The article makes the point re. how finely these are calibrated by Bosch. In contrast all my spare AFM’s had resistance ranges all over the map. That makes me wonder if the Palacio solution, a new AFM, isn’t the right approach.

The deeper I get into this the more I wonder if all of our 25+ yr old engine management systems, by that I mean every single component in every single car, aren’t just completely thrashed.


So does our afm have the early or late resistance curve. If the curve is linear I think it would be possible to replace it with a MAP sensor and a little bit of circuitry.


I wasn’t really paying attention to linear or logarithmic when I did all the testing, I was just looking for “predictable”. That being said, my guess is linear. I think that if the resistance had been logarithmic I’d a noticed.
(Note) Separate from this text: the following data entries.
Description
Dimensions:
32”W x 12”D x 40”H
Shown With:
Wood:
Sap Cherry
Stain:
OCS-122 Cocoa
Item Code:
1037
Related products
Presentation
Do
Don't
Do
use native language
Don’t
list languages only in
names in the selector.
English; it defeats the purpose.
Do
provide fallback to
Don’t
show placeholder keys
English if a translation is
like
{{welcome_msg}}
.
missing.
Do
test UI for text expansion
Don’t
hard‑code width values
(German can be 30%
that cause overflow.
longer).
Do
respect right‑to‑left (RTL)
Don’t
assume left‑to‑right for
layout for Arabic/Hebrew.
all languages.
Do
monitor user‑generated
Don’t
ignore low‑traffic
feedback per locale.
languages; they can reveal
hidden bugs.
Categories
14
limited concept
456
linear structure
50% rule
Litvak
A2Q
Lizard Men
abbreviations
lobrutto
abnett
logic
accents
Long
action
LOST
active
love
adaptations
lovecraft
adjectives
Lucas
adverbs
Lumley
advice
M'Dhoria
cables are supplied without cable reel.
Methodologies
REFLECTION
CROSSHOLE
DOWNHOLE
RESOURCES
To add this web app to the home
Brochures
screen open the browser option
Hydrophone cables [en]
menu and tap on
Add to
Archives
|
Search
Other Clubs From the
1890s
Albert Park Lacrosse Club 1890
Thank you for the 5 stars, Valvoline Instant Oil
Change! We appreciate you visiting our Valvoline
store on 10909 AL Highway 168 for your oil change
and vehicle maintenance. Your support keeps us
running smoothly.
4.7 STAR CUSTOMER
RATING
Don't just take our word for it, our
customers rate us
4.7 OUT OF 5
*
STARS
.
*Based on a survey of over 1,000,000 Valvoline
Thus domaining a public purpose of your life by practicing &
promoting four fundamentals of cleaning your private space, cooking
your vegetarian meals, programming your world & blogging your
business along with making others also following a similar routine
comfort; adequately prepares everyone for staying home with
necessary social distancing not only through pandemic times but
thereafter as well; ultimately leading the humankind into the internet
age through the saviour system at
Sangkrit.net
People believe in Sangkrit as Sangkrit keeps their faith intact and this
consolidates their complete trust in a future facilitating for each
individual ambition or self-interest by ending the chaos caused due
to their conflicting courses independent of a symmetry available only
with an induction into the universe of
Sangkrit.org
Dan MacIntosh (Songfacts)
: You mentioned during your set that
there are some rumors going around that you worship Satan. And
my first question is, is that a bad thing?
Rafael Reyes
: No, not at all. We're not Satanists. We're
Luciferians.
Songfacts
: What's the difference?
The e model uses a different circuit board. Maybe the difference between e model and i model AFM circuit boards is that the e model is logarithmic. The dates for the 944 AFM type change are in the right ballpark for our e to i change.


[quote=“theShoe” post=60970]
I heard it is impossible to find a new AFM, true? If not where can I get a new one?[/quote]PM Julio Palacio.


You can get one from a dealer for something over $500 or get one from an online vendor like for ~$170. In either case you will be getting a remanufactured unit.